Eric: Yes that’s exactly right. I guess I’ll throw one more comment over to you for your feedback. You know we hear so much about big data, and there’s a lot of potential for big data obviously. We track that very closely. There’s a lot of innovation occurring around big data. The bottom line is small data is still what runs big businesses. Even though there was a hype cycle around Hadoop and big data analytics changing the game and pushing the warehouse to the side, I think that’s just a bit of hype at this point. Obviously there’s a lot of room to grow in both of these fields. It seems to me that the data warehouse for the reasons you describe is going be around for a long time. The data warehouse is going to continue to deliver value to specific people in the business. Whether it’s the financial people or the marketing people or the senior executives or whomever. A lot of that big data stuff, it’s interesting, but it doesn’t really apply to what we’re talking about here today, right?

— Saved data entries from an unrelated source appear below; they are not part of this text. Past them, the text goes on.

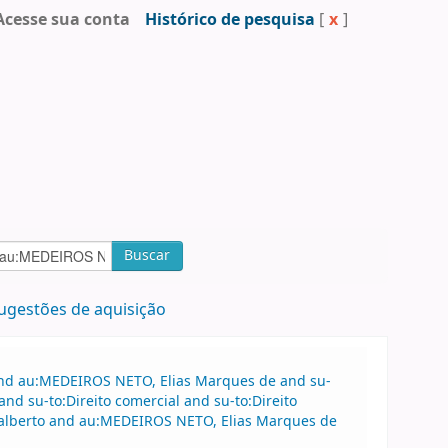
Acesse sua conta
Histórico de pesquisa
[
x
]
Buscar
ugestões de aquisição
 and au:MEDEIROS NETO, Elias Marques de and su-
nd su-to:Direito comercial and su-to:Direito
dalberto and au:MEDEIROS NETO, Elias Marques de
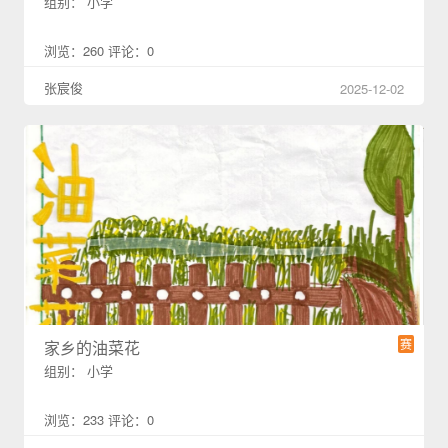
组别： 小学
浏览：260 评论：0
张宸俊
2025-12-02
赛
家乡的油菜花
组别： 小学
浏览：233 评论：0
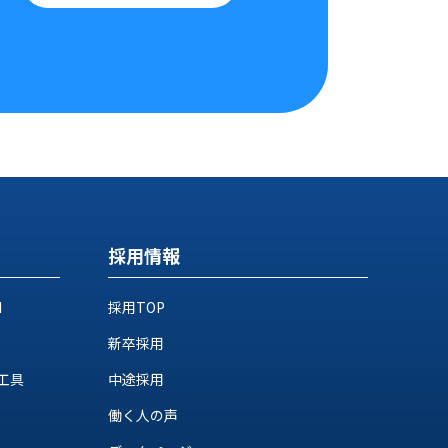
採用情報
M
採用TOP
新卒採用
工具
中途採用
働く人の声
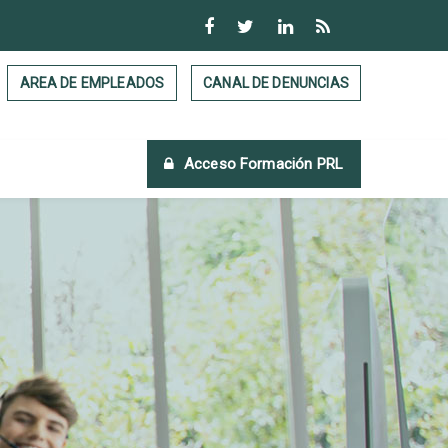
AREA DE EMPLEADOS
CANAL DE DENUNCIAS
Acceso Formación PRL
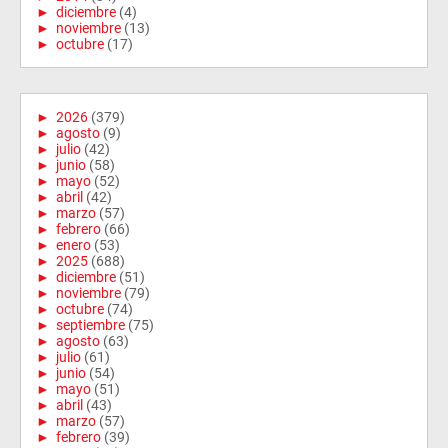
►
diciembre
(4)
►
noviembre
(13)
►
octubre
(17)
►
2026
(379)
►
agosto
(9)
►
julio
(42)
►
junio
(58)
►
mayo
(52)
►
abril
(42)
►
marzo
(57)
►
febrero
(66)
►
enero
(53)
►
2025
(688)
►
diciembre
(51)
►
noviembre
(79)
►
octubre
(74)
►
septiembre
(75)
►
agosto
(63)
►
julio
(61)
►
junio
(54)
►
mayo
(51)
►
abril
(43)
►
marzo
(57)
►
febrero
(39)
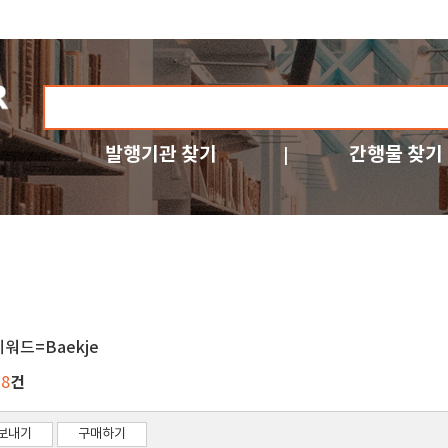
발행기관 찾기
간행물 찾기
키워드=Baekje
건
38
보내기
구매하기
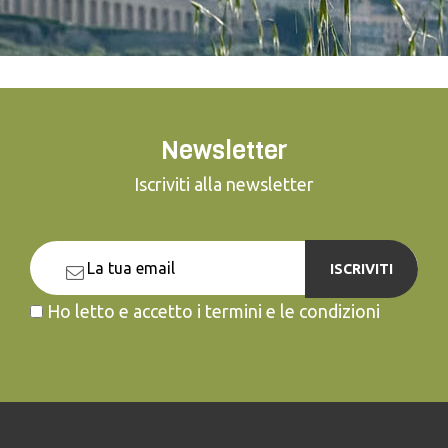
Newsletter
Iscriviti alla newsletter
ISCRIVITI
Ho letto e accetto i termini e le condizioni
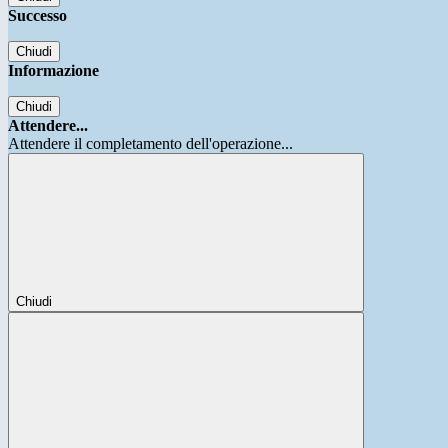
Successo
Chiudi
Informazione
Chiudi
Attendere...
Attendere il completamento dell'operazione...
Chiudi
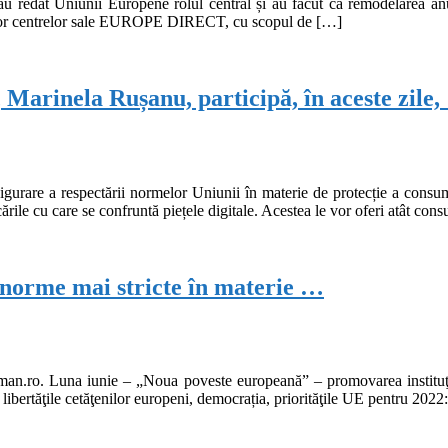
au redat Uniunii Europene rolul central și au făcut ca remodelarea anumi
uror centrelor sale EUROPE DIRECT, cu scopul de […]
inela Rușanu, participă, în aceste zile,
igurare a respectării normelor Uniunii în materie de protecție a cons
ile cu care se confruntă piețele digitale. Acestea le vor oferi atât con
 norme mai stricte în materie …
an.ro. Luna iunie – „Noua poveste europeană” – promovarea instituţii
 libertăţile cetăţenilor europeni, democrația, priorităţile UE pentru 202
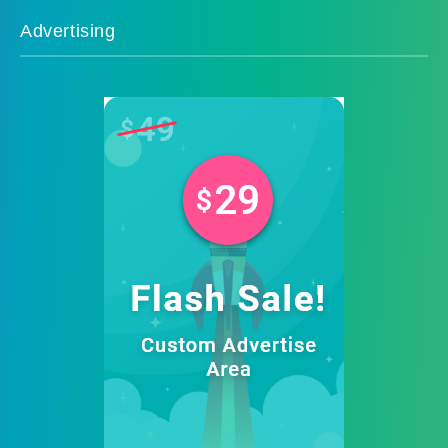
Advertising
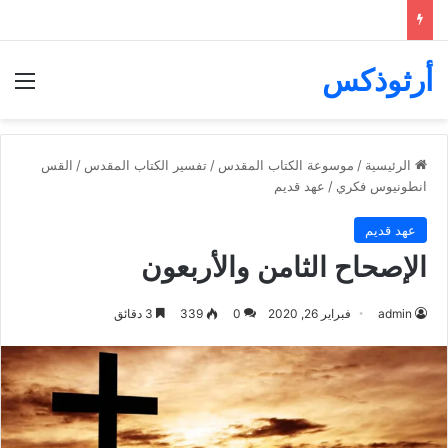
أرثوذكس
الق
الرئيسية
/
موسوعة الكتاب المقدس
/
تفسير الكتاب المقدس
/
القس
انطونيوس فكري
/
عهد قديم
عهد قديم
الإصحاح الثامن والأربعون
admin
فبراير 26, 2020
0
339
3 دقائق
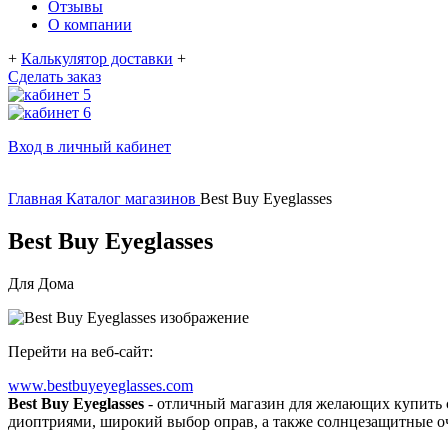
Отзывы
О компании
+
Калькулятор доставки
+
Сделать заказ
Вход в личный кабинет
Главная
Каталог магазинов
Best Buy Eyeglasses
Best Buy Eyeglasses
Для Дома
Перейти на веб-сайт:
www.bestbuyeyeglasses.com
Best Buy Eyeglasses
- отличный магазин для желающих купить 
диоптриями, широкий выбор оправ, а также солнцезащитные о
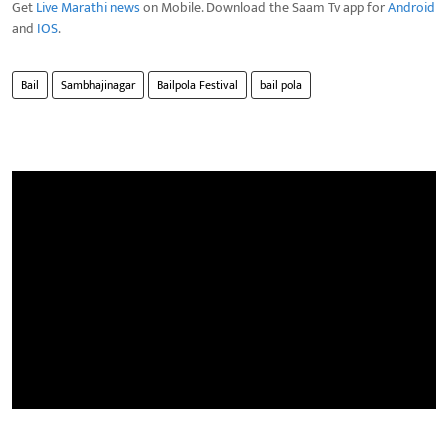
Get
Live Marathi news
on Mobile. Download the Saam Tv app for
Android
and
IOS
.
Bail
Sambhajinagar
Bailpola Festival
bail pola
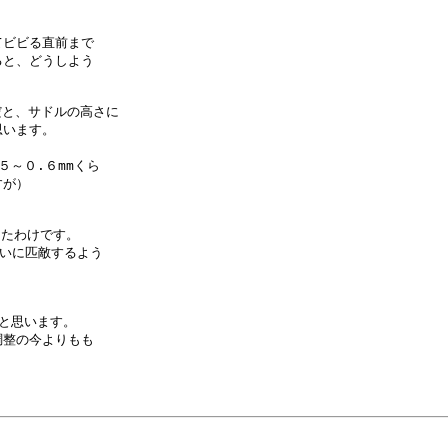
ビビる直前まで

と、どうしよう

整だと、サドルの高さに

います。

～０.６mmくら

が）

たわけです。

いに匹敵するよう

と思います。

整の今よりもも


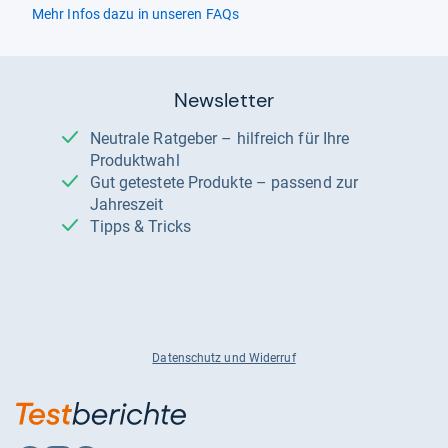
Mehr Infos dazu in unseren FAQs
Newsletter
Neutrale Ratgeber – hilfreich für Ihre
Produktwahl
Gut getestete Produkte – passend zur
Jahreszeit
Tipps & Tricks
Datenschutz und Widerruf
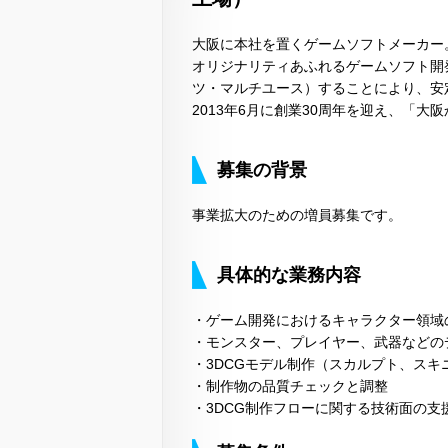
大阪に本社を置くゲームソフトメーカー
オリジナリティあふれるゲームソフト開
ツ・マルチユース）することにより、安
2013年6月に創業30周年を迎え、「
募集の背景
事業拡大のための増員募集です。
具体的な業務内容
・ゲーム開発におけるキャラクター領域
・モンスター、プレイヤー、武器などの
・3DCGモデル制作（スカルプト、スキ
・制作物の品質チェックと調整
・3DCG制作フローに関する技術面の支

Heine: Actually, to some extent we can get it to apply. One of the things that we are working on and have on the roadmap is adding Hadoop as a data source. We actually see that a lot of the big data that was put into Hadoop is actually what I call structured data. All these log files and all the stuff that we put in, it might be an enormous amount of log files, it might be enormous amounts – petabytes of data. These are actually structured in a way. If you can pull out more pieces of that information and put that into the warehouse, it would actually be very valuable to the business.

For me, the discussion about big data is more about are we talking about relatively structured data or unstructured data. To what extent does big data reside as part of the BI reporting side of the business? To what extent is it floating the data, Facebook data, into your marketing automation tool? It’s going to be very interesting to see how this will evolve in the future. I completely agree there’s a lot of hype. I think what I see in the market is that most companies think rather to understand the business value, to justify the business case to do this. I think it’s very interesting for the IT and the technical folks to find real use cases for the technology. It’s amazing what we can do, yes, but how does it help the business become more competitive. How does it help them make more money? If they can’t answer that question, I don’t think the business will really take on and do this.

Eric: Yes, that makes a lot of sense. Well folks we’ve been talking to Heine Krog Iversen, CEO of TimeXtender. You can find more information about them online at Heine, thank you for your time today.

Heine: Absolutely, my pleasure. Thank you very much.

Eric: Okay folks take care. You’ve been listening to Inside Analysis. Bye Bye.